I think that’s what underpins it for a lot of us. You want to do something skilled, with complex decision-making, but also with an altruistic component. You want to make a contribution. You look forward to the rewarding elements of patient care and engaging with people, working in a team. They’re all things that nursing can offer.
You meet people who are at the top of their game
You’re always working with specialists. On placement, you’re with a group of people who know a lot of stuff about one particular thing, and often support one particular group of patients. At York, you’re learning from a group of people who have experience in a whole variety of different areas.

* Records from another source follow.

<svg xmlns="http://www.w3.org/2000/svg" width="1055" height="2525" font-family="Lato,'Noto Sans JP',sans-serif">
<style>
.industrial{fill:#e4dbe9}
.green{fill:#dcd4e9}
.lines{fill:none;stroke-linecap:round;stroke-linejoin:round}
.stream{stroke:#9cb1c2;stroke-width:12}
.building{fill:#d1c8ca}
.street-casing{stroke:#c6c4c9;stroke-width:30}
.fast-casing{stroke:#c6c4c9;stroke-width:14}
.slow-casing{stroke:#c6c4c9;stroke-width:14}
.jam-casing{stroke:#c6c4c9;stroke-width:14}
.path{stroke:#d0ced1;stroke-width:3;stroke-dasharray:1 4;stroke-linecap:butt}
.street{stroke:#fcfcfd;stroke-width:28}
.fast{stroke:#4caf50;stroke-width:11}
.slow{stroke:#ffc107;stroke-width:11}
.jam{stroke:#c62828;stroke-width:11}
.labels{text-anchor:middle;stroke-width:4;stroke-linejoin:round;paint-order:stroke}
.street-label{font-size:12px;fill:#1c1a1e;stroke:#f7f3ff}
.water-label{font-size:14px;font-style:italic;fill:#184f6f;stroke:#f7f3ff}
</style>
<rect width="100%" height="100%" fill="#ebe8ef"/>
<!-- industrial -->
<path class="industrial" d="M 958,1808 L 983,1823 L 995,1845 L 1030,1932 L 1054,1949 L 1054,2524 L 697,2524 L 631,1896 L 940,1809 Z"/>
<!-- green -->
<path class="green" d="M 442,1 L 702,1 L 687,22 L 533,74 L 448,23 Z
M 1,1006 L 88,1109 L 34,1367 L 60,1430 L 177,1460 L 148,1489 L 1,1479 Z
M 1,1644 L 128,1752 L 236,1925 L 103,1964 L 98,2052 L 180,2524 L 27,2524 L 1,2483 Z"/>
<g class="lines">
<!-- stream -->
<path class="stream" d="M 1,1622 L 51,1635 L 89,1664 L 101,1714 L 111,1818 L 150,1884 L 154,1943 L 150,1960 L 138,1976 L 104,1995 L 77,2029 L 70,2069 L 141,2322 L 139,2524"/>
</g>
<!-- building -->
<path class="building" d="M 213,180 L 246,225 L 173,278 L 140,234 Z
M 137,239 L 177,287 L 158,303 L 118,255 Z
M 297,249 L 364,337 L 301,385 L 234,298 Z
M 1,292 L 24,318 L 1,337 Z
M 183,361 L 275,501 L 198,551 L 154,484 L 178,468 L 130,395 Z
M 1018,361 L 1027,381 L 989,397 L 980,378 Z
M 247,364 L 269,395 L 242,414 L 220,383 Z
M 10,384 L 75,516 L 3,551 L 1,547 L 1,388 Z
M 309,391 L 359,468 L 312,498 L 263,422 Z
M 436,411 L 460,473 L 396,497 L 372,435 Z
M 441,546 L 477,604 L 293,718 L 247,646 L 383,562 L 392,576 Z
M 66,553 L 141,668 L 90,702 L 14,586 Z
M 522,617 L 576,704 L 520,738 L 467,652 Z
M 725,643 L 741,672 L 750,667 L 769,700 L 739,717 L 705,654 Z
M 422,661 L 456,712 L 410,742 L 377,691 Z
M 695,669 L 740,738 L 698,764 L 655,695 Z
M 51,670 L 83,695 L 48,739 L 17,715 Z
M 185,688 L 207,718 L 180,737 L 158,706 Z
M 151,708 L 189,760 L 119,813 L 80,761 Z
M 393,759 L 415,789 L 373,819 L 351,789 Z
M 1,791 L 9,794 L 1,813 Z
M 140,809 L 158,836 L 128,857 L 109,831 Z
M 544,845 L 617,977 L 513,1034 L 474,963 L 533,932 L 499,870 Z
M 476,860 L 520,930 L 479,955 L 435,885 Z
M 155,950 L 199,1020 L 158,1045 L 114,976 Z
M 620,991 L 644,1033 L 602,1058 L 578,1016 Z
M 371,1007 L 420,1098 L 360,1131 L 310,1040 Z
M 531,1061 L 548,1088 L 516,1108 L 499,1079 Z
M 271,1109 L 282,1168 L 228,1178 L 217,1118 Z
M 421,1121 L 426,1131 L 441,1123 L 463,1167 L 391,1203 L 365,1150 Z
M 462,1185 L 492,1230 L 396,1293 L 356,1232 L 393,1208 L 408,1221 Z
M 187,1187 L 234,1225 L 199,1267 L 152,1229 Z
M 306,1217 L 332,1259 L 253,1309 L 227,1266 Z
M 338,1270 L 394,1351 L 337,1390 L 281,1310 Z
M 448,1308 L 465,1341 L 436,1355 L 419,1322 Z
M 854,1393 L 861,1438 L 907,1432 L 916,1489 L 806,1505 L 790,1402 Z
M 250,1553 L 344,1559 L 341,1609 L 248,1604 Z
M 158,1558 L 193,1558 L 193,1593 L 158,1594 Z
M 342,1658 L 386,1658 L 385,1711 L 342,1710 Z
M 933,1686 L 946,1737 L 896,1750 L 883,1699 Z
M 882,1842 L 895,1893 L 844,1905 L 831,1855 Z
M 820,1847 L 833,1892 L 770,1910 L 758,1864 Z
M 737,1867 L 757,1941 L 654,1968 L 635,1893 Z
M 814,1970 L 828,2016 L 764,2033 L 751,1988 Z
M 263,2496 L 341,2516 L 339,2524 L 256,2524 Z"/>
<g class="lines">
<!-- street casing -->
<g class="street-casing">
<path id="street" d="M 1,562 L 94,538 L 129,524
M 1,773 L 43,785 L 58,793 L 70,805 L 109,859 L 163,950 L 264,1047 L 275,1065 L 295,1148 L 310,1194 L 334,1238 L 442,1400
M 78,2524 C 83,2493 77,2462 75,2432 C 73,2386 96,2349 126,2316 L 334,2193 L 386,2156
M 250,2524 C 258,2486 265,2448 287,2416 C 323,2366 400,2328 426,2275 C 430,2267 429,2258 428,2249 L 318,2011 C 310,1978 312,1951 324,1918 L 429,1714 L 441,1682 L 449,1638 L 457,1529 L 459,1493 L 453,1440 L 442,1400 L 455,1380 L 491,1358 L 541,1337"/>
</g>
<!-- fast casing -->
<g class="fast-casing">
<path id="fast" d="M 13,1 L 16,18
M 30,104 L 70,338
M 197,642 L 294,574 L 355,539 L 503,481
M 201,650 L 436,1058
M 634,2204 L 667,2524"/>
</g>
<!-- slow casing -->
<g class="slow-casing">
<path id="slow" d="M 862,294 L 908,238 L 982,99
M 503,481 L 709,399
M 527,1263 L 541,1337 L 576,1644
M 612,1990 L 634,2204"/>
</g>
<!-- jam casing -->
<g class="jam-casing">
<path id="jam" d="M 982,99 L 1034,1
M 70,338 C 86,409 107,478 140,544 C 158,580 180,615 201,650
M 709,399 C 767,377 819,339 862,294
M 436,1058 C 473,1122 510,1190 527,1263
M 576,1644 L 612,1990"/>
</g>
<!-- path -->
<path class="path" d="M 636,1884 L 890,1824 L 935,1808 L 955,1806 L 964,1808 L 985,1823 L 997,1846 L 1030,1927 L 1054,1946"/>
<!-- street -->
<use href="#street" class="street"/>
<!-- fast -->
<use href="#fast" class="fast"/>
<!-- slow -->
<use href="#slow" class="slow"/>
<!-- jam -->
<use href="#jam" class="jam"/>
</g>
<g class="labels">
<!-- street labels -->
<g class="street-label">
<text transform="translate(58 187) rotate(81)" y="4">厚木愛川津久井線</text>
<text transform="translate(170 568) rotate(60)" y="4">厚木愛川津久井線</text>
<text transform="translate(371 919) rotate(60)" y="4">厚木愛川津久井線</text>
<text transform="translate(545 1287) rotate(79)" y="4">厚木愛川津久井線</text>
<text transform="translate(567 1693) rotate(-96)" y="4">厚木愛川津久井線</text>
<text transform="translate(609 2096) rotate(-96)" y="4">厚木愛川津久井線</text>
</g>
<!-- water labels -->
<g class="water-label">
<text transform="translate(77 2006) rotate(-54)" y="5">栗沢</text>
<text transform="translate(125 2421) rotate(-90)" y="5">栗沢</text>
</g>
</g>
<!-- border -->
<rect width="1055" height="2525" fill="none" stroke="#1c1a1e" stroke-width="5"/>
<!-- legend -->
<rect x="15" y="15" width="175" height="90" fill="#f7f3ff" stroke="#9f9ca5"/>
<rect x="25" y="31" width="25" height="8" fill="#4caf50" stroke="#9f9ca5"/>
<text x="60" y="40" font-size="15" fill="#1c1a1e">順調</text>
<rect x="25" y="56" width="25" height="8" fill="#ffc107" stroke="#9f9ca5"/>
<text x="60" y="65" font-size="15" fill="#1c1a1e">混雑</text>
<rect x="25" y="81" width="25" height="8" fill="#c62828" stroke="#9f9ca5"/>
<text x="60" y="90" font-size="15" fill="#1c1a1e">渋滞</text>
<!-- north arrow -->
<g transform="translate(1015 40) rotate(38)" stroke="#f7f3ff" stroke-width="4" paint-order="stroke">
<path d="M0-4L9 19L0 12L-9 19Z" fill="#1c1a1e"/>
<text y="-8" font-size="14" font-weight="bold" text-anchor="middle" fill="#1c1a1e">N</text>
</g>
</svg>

I think that’s probably the most interesting thing for me: the people you get exposure to, the people you get to work with. They’re talented and knowledgeable. They challenge you on your views, and you learn a lot from them. They have fascinating careers, and do all sorts of interesting research about subjects I have absolutely no idea about.
There’s so much variety
As a student, you get input from all these different people, and it gives you a really broad education.
When you’re out in practice, moving through specialities, you’ll find some that are difficult, hard to understand, and perhaps not for you. Others capture something in you, and everything clicks. When I was a student, it wasn’t until my final placement that everything fell into place.
I was doing cardiothoracics
That’s caring specifically for people who had just had cardiac surgery: things like heart bypasses and heart valve replacements. After I graduated, I spent a couple of years at Leeds General Infirmary, but I wanted to move back to York.
I worked in the Coronary Care unit at York Hospital for a number of years, and on the cardiac arrest team at the same time. I became an Advanced Life Support provider, and then an instructor. Even after I started my job at the University, I was involved in training doctors and nursing working in cardiac arrest teams.
I still see a lot of my old students
We often go out into clinical practice areas to meet with practitioners, colleagues and other staff. You invariably bump into a few ex-students. Seeing them in their stripes or their scrubs, having discussions with them and them being so knowledgeable and confident - it makes me so proud.
And hearing back from them: hearing about the diverse things they end up doing. Perhaps writing policy, supporting government; working in charities; doing research. It’s really impressive. They’re out there, and they’re doing it!